Industrial output contracts 4.3 per cent
New Delhi: India’s economic woes are set to deepen as the industrial output shrank 4.3 per cent in September. The performance of all the sectors involved in the index was poor for the second consecutive month and weakest one in seven years. The reason behind the slide is mainly due to weak performance in the manufacturing sector, mining and electricity sectors, according to government data showed on Monday.
Factory output or Index of Industrial Production (IIP) had expanded 4.6 per cent in September last year, while the IIP in August this year witnessed a contraction of 1.1 per cent. The slowdown was mainly witnessed in the manufacturing sector, which declined by 3.9 per cent in September as compared to 4.8 per cent growth a year ago.
“In terms of industries, 17 out of 23 industry groups in the manufacturing sector have shown negative growth during the month of September 2019 as compared to the corresponding month of the previous year,” the data released by ministry of statistics & programme implementation said.
The slowdown of industrial output was followed by India’s gross domestic product (GDP) that only grew by 5 per cent in April-June 2019, while the GDP growth was 8 per cent in the same quarter of 2018-19. On the other hand, the gross value added or GVA, a more realistic proxy to measure economic activity, grew 4.9 per cent in April-June 2019, compared to 7.7 per cent in the same period last year and 5.7 per cent in January-March this year.
Besides, Moody’s Investors Service also changed its outlook on India’s ratings to ‘negative’ from ‘stable’ last week, citing increasing risks that the country’s economic growth will remain lower than in the past. However, experts feel that the present IIP growth may trigger the central bank to go for a further round of policy rate cut in coming months.
“The persistent slowdown in industrial growth may force RBI to go for another round of policy rate cut in months. However a possible rise of headline inflation above the medium term target of RBI of 4 per cent may act as a point of caution before RBI does a rate cut,” said Rahul Gupta, head of currency, Emkay Global Financial Services.
As the factory output is the closest approximation for measuring economic activity in the country’s business landscape, manufacturing sector, which accounts for more than three-fourths of the entire index plays an important role for its growth, contracted 3.9 per cent in September as against 1.2 per cent in August.
“Besides manufacturing segment, mining also fell 8.5 per cent in September as against a growth of 0.1 per cent in August this year.
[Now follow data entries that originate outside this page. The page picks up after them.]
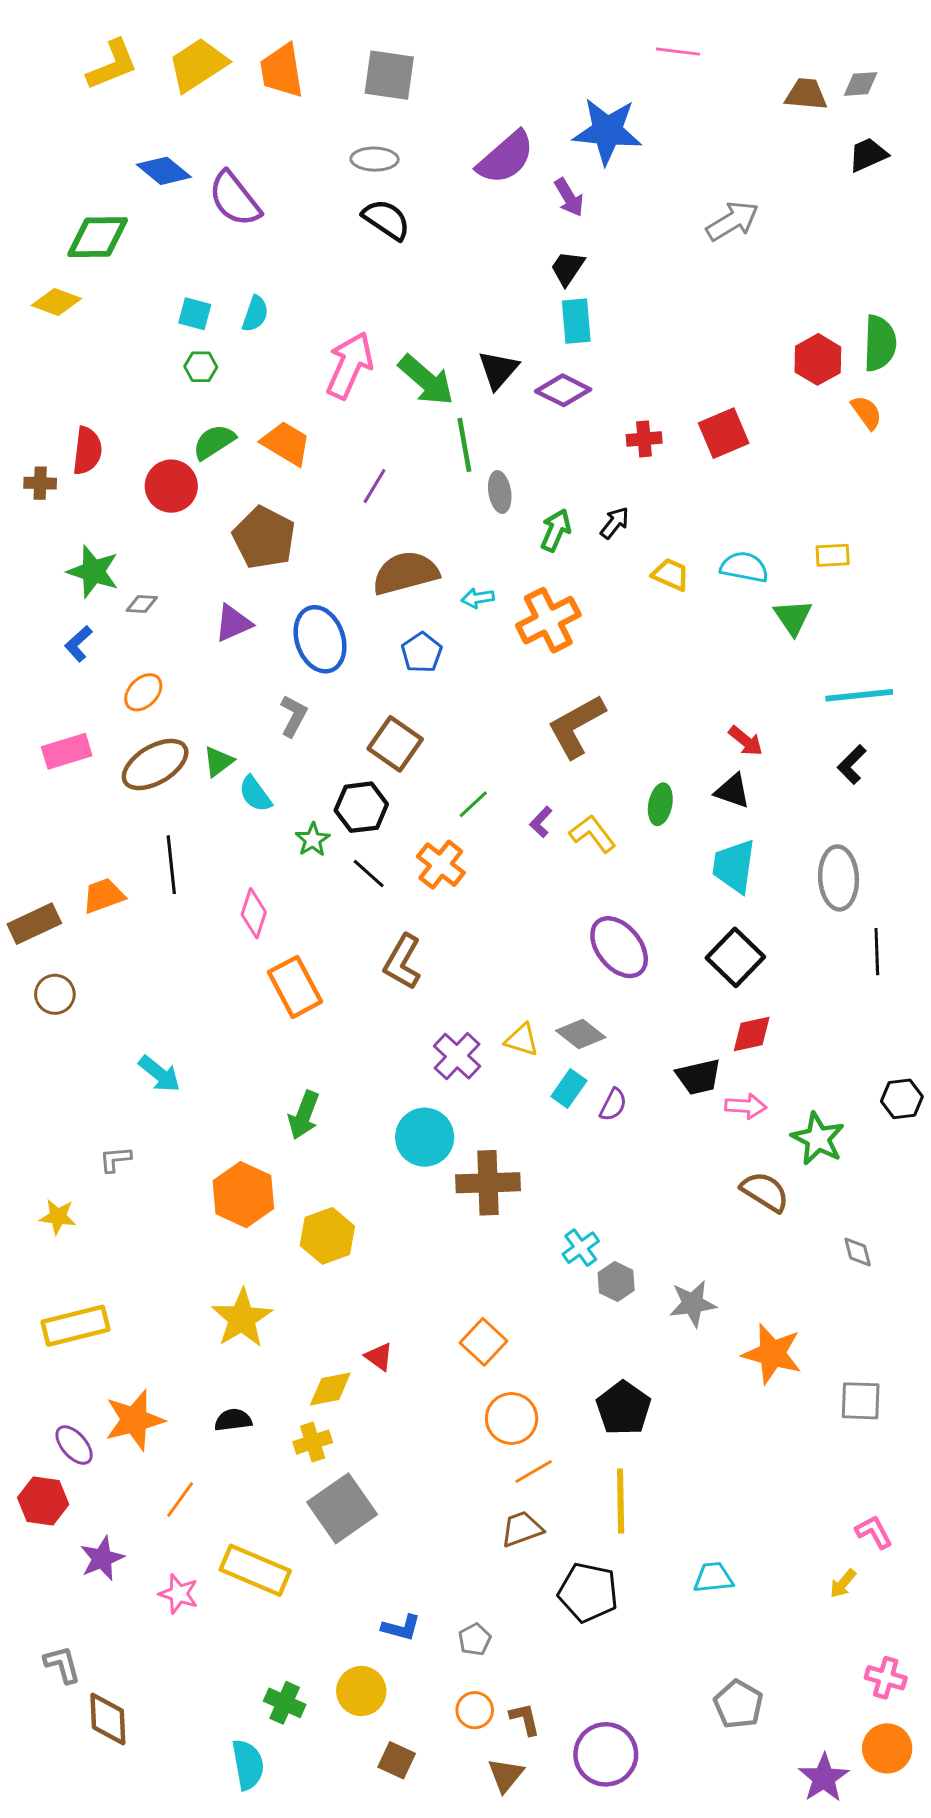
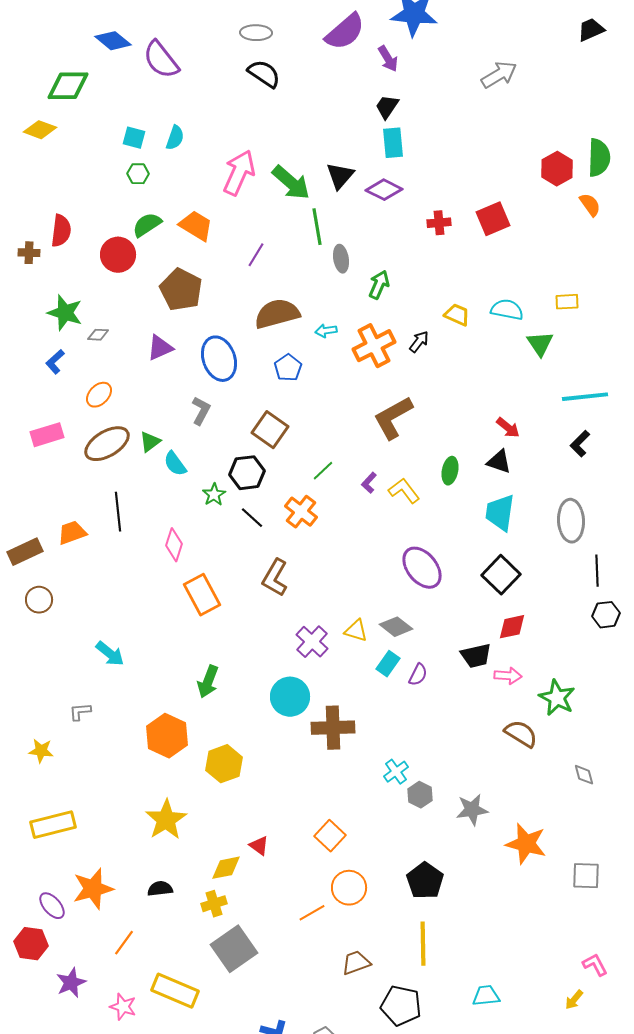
black arrow: (615, 523) -> (419, 342), moved
black hexagon: (902, 1099) -> (606, 615), moved
orange line: (534, 1472) -> (312, 913), moved

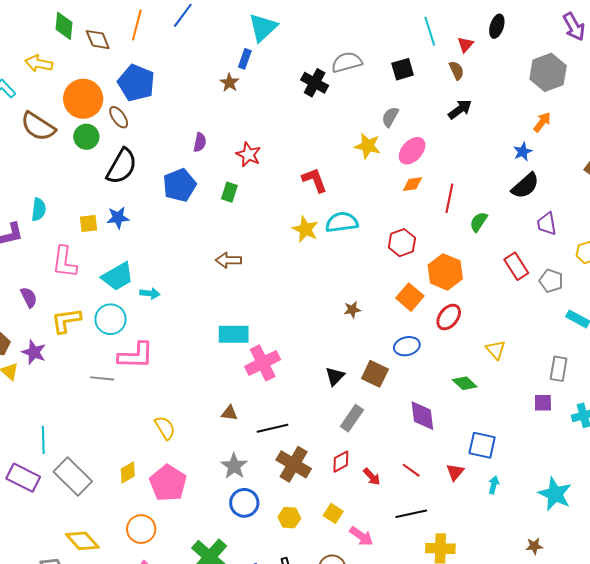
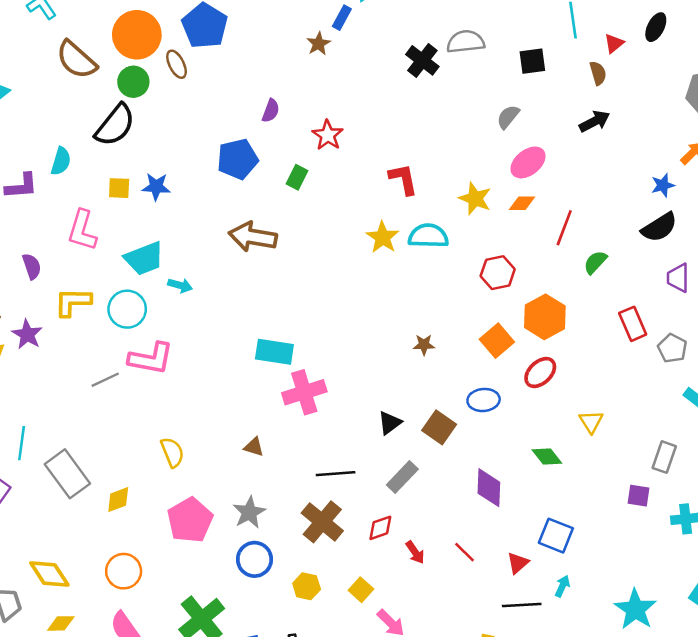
yellow star: (368, 146) -> (475, 199), moved
black semicircle: (122, 166) -> (115, 125), moved
brown arrow: (228, 260) -> (253, 237), moved, size x1.5
gray line: (102, 378) -> (105, 380), turned -40
black line: (272, 428) -> (336, 474), moved
gray rectangle: (73, 477) -> (67, 474), moved
pink pentagon: (168, 483) -> (190, 520), moved
black line: (411, 514) -> (522, 605), moved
While primary products fell 5.1 per cent in September against a growth of 1.1 per cent in August and capital goods production fell 20.7 per cent in September as well,” the data said, adding that consumer non-durables fell 9.9 per cent in September against a growth of 4.1 per cent in August a month ago.
For the April-June period, the eight infrastructure sectors averaged 3.6 per cent growth and at the same time, exports also contracted 1.7 per cent, citing a slide in economy to some extent for the country.